This is the power of folklore, especially on young and developing minds; and the difference between the truth and a notorious fact will only get smaller. On the 2nd of October, The Guardian published excerpts of Chinua Achebe’s much awaited memoirs, There Was a Country: A Personal History of Biafra. At the time of writing this, I have read eight passionate reviews of the book, and countless comments in both mainstream and social media. It is clear that Achebe’s book stoked tribal fires, and delivered the headaches he hoped to cause. The excerpts published by The Guardian included an accusation that Obafemi Awolowo championed a policy to deliberately starve inhabitants of Biafra, which is not entirely incorrect. The response from certain Yoruba commentators has been laughable; from Achebe’s envy that an Egba man won the Nobel Prize for Literature his pathological hatred of Yoruba people, it is clear that Nigeria remains as divided as it was in 1967.
Despite the advent of the internet, this generation will not bridge the tribal division. The story of how our nation has survived several harrowing wars and battles is still not part of the learning curriculum. Social Studies classes traced the history of Nigeria till independence, discussed the 1966 coup and counter-coup in 1967, before jumping to the assassination of Murtala Muhammed. It felt like the period between 1967 and 1970 did not exist. After reading Festus Iyayi’s Heroes, I remember asking my secondary school teacher a question about Biafra. She seemed flustered, and asked me to come to the staff room later to discuss my question. That meeting never happened, and my question remained unanswered.

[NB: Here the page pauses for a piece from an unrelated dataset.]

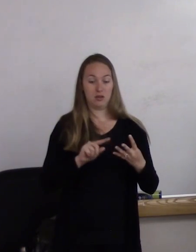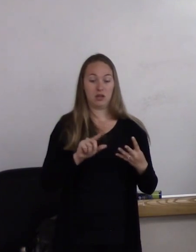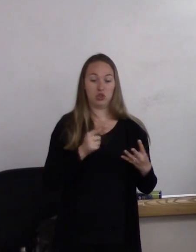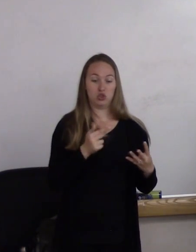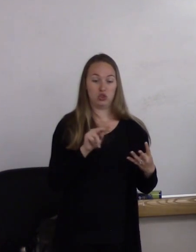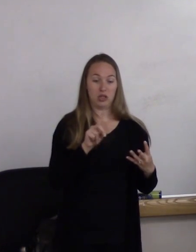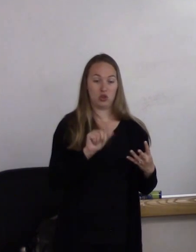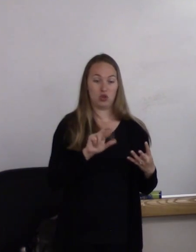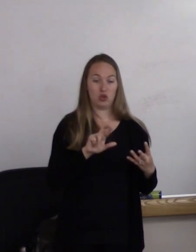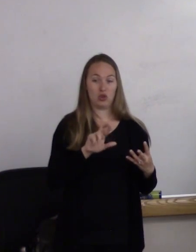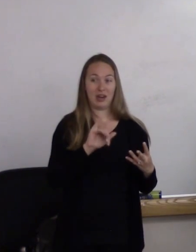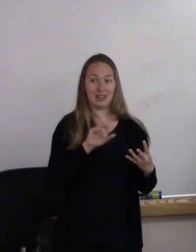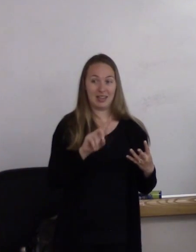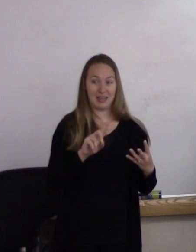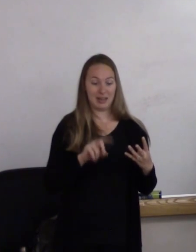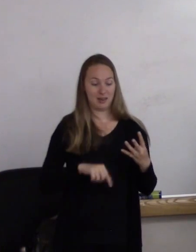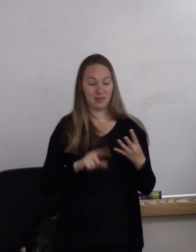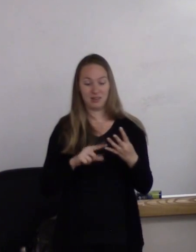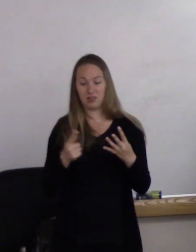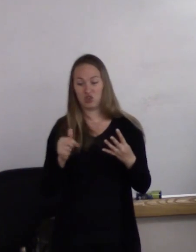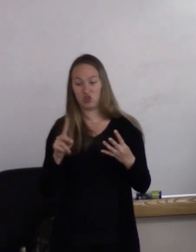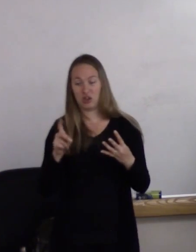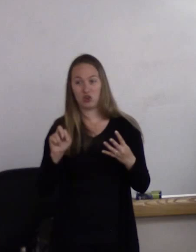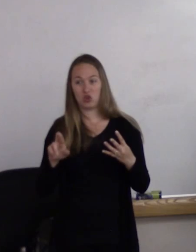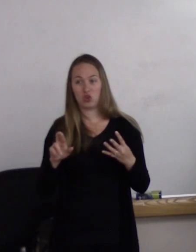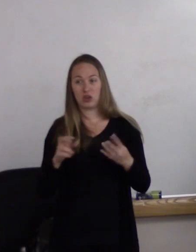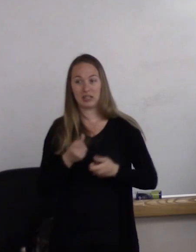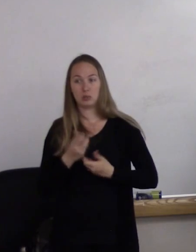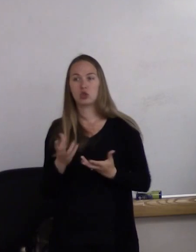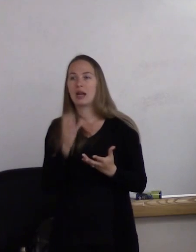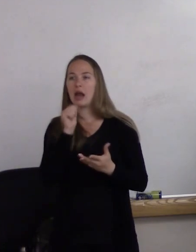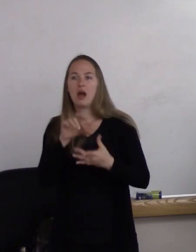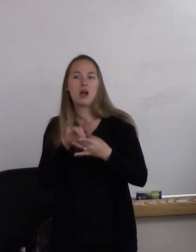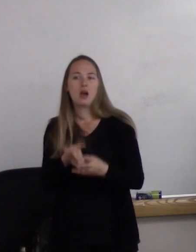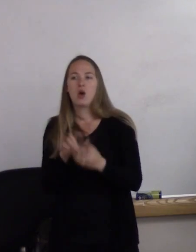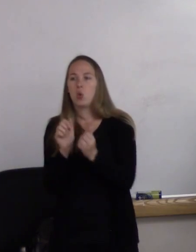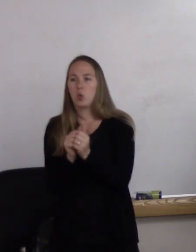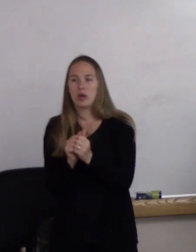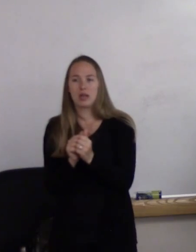and it has nothing to do with sexual orientation, and "straight" is a word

This is why many young people do not know the origins of the Ife-Modakeke or Zango-Kataf crises. Our knowledge is limited to biased opinions of older family members, and in many cases, factually incorrect opinions in the media. Our libraries will stock books on the American Civil War, but I’m yet to see a school library that owns ONE copy of Max Siollun’s Oil Politics and Violence, a book I consider the most comprehensive and unbiased review of Nigeria between 1966 and 1976. It is amazing that a balanced and accurate book on a touchy subject (paraphrasing Kaye Whiteman) has eluded most till date.
It is clear from the emotional outbursts of the last two weeks that many young Igbo people still bear the hurt from the war they never experienced. Hopefully, this will be the first step in acknowledging that the fabric that binds us together is about to rip at the seams. For decades, we have pretended that wars have not been fought, community clashes did not happen, and we are a happy family of 160 million people. Hopefully, the consciousness that a literary icon like Achebe can bear such hurt and emotion for four decades will awaken a desire in many of us to understand the history of our country.
The only place Achebe and Awolowo seem to agree is that Nigeria remains a mere geographical expression; the comments resulting from an old man’s memoirs were just painful reminder.